Editorial: The pace of progress

Highway 66 work has been slow, frustrating, but the finished product will be great
Jun. 16, 2013 @ 06:08 PM

The pace of progress can seem painfully slow at times. In these days of short attention spans and a desire for quick solutions, it can be difficult to be inconvenienced for a long time even if the reason makes sense. Traffic on Highway 66 has been difficult a times over the last several years, as construction has affected the flow of cars.

It’s not going to be clear of road work anytime soon. Progress can come slowly. And not on the time schedule first announced. Construction is about 40 percent complete across Highway 66, with crews moving into the third and final phase of the project, the resident engineer says. The completion date for the current $32.5 million phase — which includes the new bridge over the river —  is scheduled for January 2015, a few months after the original completion date.

“Oct. 31, 2014 was the original date, but we had to push that back a little because we’ve had to make changes in the foundations on the northbound bridge,” said Jennifer Stone, resident engineer for the project. Phase III, from Boyds Creek Highway to Douglas Dam Road, involves widening the bridge over French Broad River.

“They have substantially completed northbound bridge widening and they are making preparations to continue progress on southbound bridge widening,” Stone said.

Two of the four piers have been constructed on the southbound side, and crews are waiting until utilities are moved to construct the other two piers. Stone said crews have relocated 57 percent of electric utilities, 45 percent of water utilities, 37 percent of sewer utilities and 66 percent of gas utilities.

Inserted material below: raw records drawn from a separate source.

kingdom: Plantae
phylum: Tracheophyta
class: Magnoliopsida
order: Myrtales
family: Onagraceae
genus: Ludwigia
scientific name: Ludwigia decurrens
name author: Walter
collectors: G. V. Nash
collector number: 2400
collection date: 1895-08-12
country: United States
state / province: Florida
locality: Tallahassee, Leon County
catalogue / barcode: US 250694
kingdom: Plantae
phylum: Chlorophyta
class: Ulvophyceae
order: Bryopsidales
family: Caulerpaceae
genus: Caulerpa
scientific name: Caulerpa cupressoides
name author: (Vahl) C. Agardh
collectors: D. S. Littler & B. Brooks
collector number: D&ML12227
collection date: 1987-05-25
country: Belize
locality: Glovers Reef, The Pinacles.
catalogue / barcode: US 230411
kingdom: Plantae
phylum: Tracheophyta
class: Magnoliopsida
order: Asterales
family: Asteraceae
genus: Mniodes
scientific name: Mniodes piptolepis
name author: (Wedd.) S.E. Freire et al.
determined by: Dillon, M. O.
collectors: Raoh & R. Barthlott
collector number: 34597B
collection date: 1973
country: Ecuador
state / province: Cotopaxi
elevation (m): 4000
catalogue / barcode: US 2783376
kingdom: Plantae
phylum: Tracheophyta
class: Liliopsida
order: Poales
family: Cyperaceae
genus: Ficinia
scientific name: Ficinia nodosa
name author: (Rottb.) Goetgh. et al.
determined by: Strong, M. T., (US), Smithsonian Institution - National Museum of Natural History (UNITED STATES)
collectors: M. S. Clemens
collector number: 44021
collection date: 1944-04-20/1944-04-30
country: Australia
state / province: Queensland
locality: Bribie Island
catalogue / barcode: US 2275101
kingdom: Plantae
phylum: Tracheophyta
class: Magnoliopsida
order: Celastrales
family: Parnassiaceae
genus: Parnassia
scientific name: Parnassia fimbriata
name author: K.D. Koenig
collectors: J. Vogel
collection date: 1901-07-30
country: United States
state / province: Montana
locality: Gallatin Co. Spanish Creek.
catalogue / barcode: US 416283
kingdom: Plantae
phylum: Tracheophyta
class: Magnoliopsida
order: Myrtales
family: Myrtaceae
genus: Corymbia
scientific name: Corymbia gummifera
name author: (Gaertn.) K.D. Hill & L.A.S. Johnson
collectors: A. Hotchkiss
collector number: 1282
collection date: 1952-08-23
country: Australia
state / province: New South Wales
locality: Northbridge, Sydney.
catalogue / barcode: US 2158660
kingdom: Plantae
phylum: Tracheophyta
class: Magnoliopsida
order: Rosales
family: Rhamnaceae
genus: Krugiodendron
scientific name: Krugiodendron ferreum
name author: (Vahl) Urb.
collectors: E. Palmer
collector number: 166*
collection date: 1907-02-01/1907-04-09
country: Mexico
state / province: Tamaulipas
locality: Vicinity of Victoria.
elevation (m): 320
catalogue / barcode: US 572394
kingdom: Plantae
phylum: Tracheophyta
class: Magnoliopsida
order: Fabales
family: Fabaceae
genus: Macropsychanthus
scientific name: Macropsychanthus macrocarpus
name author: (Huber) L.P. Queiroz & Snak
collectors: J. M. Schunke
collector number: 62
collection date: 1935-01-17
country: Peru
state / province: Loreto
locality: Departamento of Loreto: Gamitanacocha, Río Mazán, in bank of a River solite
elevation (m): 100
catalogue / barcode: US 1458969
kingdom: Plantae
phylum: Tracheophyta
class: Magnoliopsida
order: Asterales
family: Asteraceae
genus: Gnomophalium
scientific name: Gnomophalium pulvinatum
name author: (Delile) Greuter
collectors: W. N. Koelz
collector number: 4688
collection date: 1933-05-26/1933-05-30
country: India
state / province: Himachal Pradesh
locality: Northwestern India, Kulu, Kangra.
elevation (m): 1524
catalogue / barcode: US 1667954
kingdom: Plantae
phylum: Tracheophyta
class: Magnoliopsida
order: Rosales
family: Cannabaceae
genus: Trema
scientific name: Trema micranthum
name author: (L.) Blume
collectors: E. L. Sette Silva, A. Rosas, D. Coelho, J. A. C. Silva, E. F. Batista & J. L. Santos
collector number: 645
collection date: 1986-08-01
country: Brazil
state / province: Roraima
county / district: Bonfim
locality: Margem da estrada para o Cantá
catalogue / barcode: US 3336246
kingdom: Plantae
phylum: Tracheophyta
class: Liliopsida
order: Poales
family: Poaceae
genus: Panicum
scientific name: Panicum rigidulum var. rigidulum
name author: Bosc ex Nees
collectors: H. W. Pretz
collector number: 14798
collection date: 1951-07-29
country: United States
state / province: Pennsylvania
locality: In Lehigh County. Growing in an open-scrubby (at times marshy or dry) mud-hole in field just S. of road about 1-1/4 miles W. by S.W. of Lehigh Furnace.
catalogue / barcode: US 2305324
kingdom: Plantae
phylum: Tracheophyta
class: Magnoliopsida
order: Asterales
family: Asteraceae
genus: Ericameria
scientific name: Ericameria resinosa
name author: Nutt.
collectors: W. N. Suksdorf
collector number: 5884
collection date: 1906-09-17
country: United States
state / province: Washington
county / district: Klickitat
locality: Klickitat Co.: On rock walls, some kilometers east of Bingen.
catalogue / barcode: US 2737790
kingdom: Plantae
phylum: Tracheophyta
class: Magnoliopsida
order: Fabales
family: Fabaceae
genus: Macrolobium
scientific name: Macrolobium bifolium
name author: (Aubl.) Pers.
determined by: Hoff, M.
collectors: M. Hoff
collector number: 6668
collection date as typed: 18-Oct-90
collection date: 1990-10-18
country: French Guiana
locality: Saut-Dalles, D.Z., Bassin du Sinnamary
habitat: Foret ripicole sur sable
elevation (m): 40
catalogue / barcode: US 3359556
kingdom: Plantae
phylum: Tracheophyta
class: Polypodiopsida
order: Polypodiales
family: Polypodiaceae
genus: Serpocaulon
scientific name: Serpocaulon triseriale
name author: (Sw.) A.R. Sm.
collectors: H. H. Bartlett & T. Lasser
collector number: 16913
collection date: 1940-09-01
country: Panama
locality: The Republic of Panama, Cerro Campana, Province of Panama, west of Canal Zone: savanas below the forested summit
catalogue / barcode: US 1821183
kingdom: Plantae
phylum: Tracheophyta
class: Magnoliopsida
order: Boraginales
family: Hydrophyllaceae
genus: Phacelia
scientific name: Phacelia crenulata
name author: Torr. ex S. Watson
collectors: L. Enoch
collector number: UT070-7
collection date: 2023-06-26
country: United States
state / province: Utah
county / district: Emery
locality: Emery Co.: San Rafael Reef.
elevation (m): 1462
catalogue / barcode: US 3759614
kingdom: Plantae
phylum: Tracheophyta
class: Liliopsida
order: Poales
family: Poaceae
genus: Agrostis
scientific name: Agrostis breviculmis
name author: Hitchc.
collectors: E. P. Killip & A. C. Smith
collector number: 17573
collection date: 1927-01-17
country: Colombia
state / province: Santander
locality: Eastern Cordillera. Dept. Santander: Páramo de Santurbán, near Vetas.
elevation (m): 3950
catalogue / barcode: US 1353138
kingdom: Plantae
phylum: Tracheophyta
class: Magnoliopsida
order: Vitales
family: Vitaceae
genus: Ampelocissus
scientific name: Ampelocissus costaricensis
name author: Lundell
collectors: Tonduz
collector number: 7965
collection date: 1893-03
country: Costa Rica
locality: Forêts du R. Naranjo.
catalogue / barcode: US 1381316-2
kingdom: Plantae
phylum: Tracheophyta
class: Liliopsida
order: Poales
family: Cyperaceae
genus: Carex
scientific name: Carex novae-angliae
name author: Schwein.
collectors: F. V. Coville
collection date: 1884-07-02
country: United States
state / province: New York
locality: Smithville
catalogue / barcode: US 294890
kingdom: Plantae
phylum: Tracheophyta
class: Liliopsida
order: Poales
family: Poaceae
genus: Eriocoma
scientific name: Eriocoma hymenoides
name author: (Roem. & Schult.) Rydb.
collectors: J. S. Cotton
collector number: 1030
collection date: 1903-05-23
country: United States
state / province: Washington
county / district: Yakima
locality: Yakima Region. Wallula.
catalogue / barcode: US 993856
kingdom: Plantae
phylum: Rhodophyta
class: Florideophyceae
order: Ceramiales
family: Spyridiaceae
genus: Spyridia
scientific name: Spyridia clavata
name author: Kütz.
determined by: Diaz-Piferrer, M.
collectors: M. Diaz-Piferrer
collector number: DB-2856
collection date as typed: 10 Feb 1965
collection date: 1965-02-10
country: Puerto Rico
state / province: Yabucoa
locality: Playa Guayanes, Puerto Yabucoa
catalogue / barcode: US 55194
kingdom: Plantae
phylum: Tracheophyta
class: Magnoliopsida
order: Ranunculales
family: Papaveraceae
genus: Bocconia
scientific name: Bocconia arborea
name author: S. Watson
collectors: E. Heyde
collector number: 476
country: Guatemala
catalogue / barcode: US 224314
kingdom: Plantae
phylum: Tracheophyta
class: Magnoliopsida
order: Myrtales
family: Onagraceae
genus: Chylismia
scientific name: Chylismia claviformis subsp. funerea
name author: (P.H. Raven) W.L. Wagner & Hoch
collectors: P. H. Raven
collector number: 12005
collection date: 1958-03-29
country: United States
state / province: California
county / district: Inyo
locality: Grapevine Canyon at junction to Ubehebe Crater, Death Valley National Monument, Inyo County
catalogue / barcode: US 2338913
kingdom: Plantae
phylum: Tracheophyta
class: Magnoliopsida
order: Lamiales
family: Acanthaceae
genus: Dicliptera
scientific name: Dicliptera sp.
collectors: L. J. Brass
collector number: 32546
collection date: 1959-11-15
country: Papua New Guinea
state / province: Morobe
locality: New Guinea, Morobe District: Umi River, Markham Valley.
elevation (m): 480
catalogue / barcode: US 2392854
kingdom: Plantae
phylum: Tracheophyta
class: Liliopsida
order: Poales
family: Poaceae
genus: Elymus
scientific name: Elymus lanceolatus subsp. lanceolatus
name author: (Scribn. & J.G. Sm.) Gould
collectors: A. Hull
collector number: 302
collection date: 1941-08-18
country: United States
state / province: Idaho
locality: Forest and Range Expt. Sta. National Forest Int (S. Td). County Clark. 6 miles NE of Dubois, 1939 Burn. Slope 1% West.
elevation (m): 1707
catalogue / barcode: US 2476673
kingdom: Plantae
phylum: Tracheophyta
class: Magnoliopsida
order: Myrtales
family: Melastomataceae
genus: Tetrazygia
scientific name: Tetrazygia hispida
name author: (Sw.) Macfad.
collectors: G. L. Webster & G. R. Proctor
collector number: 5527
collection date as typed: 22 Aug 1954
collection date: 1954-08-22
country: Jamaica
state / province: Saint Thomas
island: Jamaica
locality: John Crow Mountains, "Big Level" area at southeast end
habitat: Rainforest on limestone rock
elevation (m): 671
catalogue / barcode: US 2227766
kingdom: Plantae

Grading and slope stabilization are also underway in sections, but weather has made work on the bridge difficult.

Meanwhile, motorists using 66 can expect short delays to allow for construction. Those headed to Sevierville and beyond should find the going easier. It’s those leaving, headed to the interstate, who may face the delays, Stone said.

The first two phases widened the highway from four lanes to six lanes. It has made a big difference in traffic flow and the speed at which visitors can reach their destination. Having to slow down the the middle phase is frustrating. But think of the finished product, when January 2015 rolls around and we can go from Interstate 40 to downtown Sevierville with three lanes of traffic to improve the ride. That’s progress.